The malicious Glupteba botnet has returned to action, infecting devices around the world after it was shut down by Google nearly a year ago.
In December 2021, Google succeeded in causing a massive disruption to the blockchain-enabled botnet, obtaining court orders to take control of the botnet’s infrastructure and filing suits against two Russian operators.
Nozomi now reports that blockchain transactions, TLS certificate records, and reverse engineering of Glupteba samples show a new large-scale Glupteba campaign that started in June 2022 and is still ongoing.
Hide in the blockchain
Glupteba is a modular, blockchain-enabled malware that infects Windows devices to mine cryptocurrency, steal user credentials and cookies, and deploy proxies on Windows systems and IoT devices.
These proxies are then sold as “residential proxies” to other cybercriminals.

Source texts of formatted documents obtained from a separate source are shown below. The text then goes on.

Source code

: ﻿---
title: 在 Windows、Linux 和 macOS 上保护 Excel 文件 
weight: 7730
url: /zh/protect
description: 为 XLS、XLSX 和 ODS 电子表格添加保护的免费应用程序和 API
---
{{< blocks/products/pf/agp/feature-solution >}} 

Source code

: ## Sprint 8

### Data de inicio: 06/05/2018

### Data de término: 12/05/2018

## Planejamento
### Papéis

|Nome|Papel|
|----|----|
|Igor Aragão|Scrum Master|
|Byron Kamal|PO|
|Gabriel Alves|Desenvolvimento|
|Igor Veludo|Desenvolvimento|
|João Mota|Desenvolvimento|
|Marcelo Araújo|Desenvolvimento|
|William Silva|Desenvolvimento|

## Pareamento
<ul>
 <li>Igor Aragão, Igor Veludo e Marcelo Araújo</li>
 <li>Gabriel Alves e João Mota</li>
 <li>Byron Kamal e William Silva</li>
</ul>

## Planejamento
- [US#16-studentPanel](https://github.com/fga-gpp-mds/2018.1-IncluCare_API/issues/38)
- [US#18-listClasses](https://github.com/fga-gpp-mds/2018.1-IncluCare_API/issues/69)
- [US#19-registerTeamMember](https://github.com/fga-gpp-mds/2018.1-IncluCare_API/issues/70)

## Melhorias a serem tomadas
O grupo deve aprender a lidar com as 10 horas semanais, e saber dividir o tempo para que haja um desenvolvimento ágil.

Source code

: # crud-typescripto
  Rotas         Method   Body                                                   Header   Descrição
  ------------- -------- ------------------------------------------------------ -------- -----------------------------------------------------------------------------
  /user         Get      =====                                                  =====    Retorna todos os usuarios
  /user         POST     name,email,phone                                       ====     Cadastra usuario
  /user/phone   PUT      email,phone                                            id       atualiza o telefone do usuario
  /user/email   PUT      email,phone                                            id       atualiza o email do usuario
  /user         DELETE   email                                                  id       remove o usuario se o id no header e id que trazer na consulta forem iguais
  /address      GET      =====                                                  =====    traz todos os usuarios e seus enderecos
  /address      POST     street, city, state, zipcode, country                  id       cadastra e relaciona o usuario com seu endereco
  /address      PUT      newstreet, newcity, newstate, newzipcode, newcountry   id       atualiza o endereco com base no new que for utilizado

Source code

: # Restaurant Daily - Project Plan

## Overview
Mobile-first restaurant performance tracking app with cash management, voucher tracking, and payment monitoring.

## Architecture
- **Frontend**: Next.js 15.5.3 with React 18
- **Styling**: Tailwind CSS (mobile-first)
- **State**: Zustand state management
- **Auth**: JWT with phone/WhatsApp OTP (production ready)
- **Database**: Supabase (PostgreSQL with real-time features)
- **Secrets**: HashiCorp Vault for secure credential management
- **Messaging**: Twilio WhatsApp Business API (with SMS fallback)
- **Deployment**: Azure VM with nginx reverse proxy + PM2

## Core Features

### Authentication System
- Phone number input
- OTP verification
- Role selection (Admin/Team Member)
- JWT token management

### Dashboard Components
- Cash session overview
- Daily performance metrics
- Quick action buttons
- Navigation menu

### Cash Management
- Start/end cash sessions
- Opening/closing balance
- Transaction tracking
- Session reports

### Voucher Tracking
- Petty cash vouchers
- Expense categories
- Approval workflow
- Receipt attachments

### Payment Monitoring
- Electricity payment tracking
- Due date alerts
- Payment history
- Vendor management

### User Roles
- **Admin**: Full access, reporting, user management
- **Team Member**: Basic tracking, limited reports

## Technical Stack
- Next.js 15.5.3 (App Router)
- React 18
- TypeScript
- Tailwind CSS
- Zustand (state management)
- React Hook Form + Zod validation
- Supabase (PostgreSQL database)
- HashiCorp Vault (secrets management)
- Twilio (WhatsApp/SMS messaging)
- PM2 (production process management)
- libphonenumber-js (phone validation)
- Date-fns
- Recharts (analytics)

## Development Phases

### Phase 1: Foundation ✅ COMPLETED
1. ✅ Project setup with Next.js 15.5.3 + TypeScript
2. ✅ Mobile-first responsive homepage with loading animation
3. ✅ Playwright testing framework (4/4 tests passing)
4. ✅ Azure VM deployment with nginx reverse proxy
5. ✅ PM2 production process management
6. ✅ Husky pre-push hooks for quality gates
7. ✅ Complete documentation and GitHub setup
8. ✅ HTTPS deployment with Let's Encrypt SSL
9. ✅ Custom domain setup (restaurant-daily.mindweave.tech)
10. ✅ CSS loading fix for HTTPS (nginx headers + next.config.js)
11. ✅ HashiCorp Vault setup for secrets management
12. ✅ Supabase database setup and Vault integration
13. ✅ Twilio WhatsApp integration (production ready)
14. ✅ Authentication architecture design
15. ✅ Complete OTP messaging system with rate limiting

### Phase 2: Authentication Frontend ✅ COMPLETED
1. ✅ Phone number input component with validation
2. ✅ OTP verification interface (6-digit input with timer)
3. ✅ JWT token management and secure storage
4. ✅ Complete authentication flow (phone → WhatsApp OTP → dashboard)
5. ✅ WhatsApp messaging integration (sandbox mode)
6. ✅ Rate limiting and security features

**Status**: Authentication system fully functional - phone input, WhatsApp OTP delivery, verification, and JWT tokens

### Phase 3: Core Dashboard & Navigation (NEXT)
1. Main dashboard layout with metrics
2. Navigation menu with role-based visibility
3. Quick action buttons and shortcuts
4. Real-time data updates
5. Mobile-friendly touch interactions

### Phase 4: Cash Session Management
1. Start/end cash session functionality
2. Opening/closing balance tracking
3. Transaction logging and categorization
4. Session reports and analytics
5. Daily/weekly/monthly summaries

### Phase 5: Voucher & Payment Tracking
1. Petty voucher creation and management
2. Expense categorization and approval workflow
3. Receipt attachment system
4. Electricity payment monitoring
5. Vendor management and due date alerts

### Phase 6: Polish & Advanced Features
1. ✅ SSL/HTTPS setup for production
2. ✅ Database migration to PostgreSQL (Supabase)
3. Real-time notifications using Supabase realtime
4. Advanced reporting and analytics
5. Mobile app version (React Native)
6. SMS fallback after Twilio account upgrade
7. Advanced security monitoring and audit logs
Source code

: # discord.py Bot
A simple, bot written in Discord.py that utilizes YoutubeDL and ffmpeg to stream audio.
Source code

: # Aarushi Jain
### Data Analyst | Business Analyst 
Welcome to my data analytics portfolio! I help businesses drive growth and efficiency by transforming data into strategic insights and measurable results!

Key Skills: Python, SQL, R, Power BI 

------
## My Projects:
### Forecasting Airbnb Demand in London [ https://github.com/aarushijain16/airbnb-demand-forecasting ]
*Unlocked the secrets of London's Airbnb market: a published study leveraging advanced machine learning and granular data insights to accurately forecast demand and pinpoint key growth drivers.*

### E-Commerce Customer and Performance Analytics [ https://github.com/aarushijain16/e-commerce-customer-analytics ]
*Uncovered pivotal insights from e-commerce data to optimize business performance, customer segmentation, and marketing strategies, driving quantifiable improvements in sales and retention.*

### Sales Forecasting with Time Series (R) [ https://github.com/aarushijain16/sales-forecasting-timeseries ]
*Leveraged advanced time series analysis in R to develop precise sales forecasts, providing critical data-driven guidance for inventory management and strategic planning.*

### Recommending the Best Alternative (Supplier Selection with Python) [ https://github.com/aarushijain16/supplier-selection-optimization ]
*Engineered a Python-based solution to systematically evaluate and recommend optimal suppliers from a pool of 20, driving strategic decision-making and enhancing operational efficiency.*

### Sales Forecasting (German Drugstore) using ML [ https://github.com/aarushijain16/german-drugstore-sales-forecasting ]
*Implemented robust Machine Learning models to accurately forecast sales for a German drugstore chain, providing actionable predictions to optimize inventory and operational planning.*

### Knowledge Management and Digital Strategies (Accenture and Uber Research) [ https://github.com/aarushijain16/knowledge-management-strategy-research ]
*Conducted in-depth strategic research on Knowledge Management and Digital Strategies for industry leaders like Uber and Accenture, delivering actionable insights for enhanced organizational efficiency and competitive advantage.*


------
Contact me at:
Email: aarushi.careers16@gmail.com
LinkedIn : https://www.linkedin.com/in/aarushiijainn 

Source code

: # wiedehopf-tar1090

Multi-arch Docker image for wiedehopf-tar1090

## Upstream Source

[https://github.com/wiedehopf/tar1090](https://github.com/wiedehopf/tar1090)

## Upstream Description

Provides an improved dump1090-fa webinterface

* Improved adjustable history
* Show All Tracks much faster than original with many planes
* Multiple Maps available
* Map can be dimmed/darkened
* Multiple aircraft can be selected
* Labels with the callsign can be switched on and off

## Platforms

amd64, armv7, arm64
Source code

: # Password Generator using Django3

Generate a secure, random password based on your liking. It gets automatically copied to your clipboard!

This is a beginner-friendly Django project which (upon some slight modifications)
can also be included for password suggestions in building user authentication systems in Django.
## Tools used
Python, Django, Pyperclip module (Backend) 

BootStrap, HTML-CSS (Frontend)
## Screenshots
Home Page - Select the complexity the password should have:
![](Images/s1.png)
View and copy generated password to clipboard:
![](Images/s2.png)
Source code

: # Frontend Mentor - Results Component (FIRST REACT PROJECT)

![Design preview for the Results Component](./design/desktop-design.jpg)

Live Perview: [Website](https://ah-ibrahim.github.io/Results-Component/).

Malware is mainly distributed through malicious advertisements on pay-per-install (PUP) networks and traffic distribution systems (TDS) pushing installers disguised as freeware, videos and movies.
Glupteba uses the Bitcoin blockchain to avoid disruptions by receiving updated lists of command and control servers that it must contact for commands to be executed.
Botnet clients retrieve the C2 server address using a discovery function that enumerates Bitcoin wallet servers, retrieves their transactions, and scans them for an AES-encrypted address.
This strategy has been employed by Glupteba for several years nowproviding resilience against disassembly.
This is because blockchain transactions cannot be erased, so C2 address takedown efforts have limited impact on the botnet.
Also, without a bitcoin private key, law enforcement cannot plant payloads on the controller address, so sudden botnet takeovers or global disablements like the one that impacted Emotet in early 2021 are impossible.
The only downside is that the Bitcoin blockchain is public, so anyone can access it and review transactions to gather information.
Nozomi Reports that Glupteba continues to use the blockchain in the same way today, so its analysts scanned the entire blockchain to unearth hidden C2 domains.
The effort was immense, involving scrutinizing 1,500 Glupteba samples uploaded to VirusTotal to extract wallet addresses and attempt to decrypt transaction payload data using keys associated with the malware.
Finally, Nozomi used passive DNS records to find Glupteba domains and hosts and examined the latest set of TLS certificates used by the malware to uncover more information about its infrastructure.
The Nozomi investigation identified 15 Bitcoin addresses used in four Glupteba campaigns, with the most recent starting in June 2022, six months after the Google disruption. This campaign is still ongoing.
This campaign uses more Bitcoin addresses than previous operations, giving the botnet even more resilience.
Additionally, the number of hidden TOR services used as C2 servers has increased tenfold since the 2021 campaign, following a similar redundancy approach.
The most prolific address recorded 11 transactions and communicated to 1,197 samples, with its last activity recorded on November 8, 2022.
Nozomi also reports numerous Glupteba domain registrations as recently as November 22, 2022, discovered through passive DNS data.
From the above, it’s clear that the Glupteba botnet is back, and signs point to it being more massive than before and potentially even more resilient, creating a high number of fallback addresses to resist takedowns. by researchers and law enforcement.